I have told him how I feel, and it only helps for a short amount of time. Lately because of my contact with the other man, I do believe he is sensing something, therefore he is being more affectionate towards me. 



Pravius said:


> It sounds to me like he may be feeling the same, or he senses your unhappiness. How often do you text him or tell him something is wrong with you? My wife does this and she is a bit of a hypocondriac <---spelling? I try my best to acknowledge her but after hearing day after day all of her ailments, I am not sure what I am supposed to do. I will ask can I help in some way? She will say no, I will ask if there is anything she wants me to do (draw a bath, towel on the head, etc), she still insists no. I then just acknowledge she is not feeling well and if she keeps saying it over and over I tend to ignore it, not because I don't love her but there is nothing I can do.

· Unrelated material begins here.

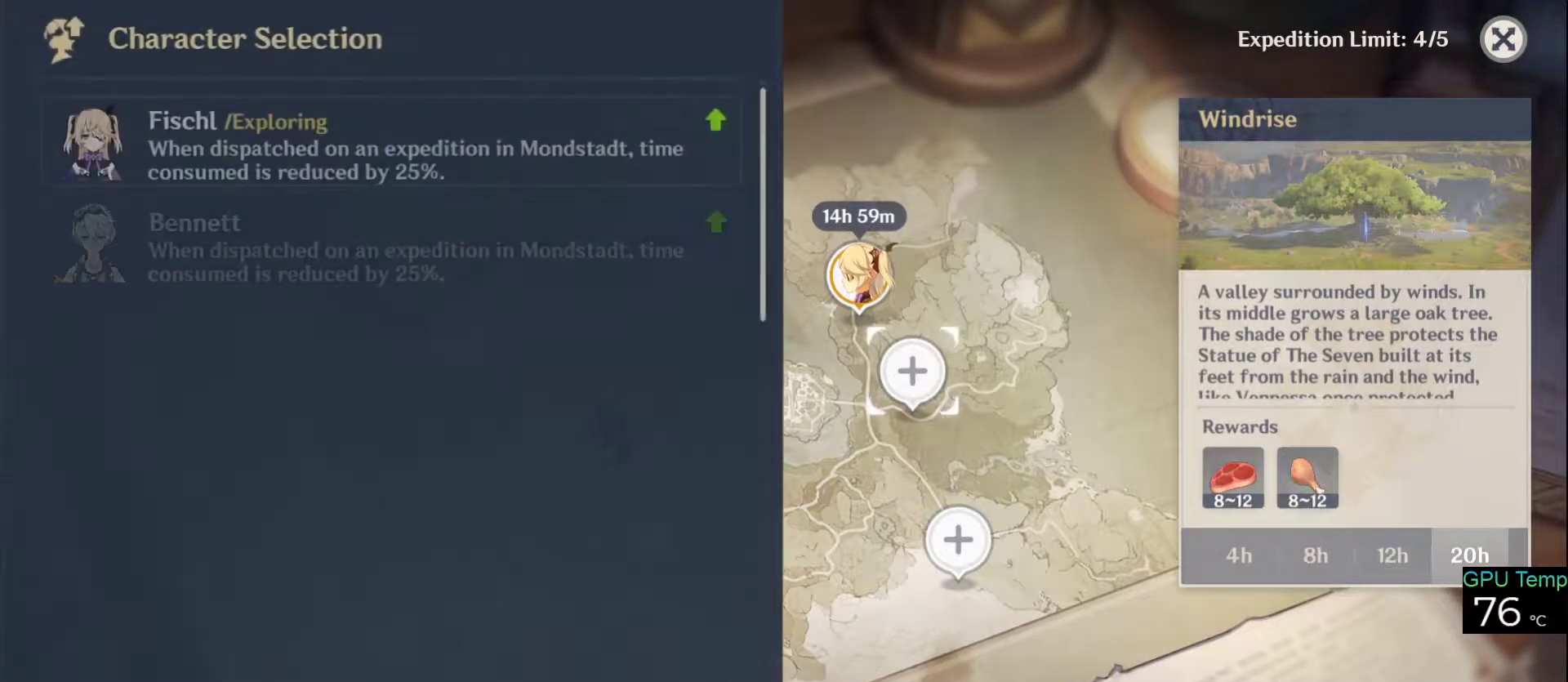
{"keys": [], "mouse": [], "events": [[233, "mouse_left", "down"], [333, "mouse_left", "up"]]}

I do not complain much at all. Sure I do the normal complaints about house work, which I feel I have every right too. One thing is that we have been in the process of putting in new floor in one of the rooms here. It's been about 4 months now and it's still not done. I think you could understand my frustration there, as anybody would. I got tired of complaining so I stopped. But that is different than being physically hurt and not getting any sort of concern. 



Pravius said:


> Please do not mess around behind his back, no one deserves that pain. If you do not love him and you want to move on you have to be true to yourself, I am in a very unhappy marriage right now, in fact my wife is alot like your husband and I am much like you.


I do love my husband, but a lot of the time I just am not feeling "in love." It's like roller coaster to describe it the best. One week things are awesome and I am very happy and feel in love, then it's like the next 2 weeks I am depressed and stressed out and I wonder what I am doing here. 



Pravius said:


> I want to feel that completeness, I want to feel like the person I am married to would be with me through anything thick and thin, I want to feel like I am the object of her desires. Unfortunately, that's not how it worked out. I am 30 years old and she is 42... not sure if your husband is older than you.
> 
> Bottom line is, I am not going to cheat on her. I have been approched by many women, some I have engaged in conversation with... I will not let it get to the point of infidelity. I have expressed my concerns to my wife and now it lies on her to make the choice.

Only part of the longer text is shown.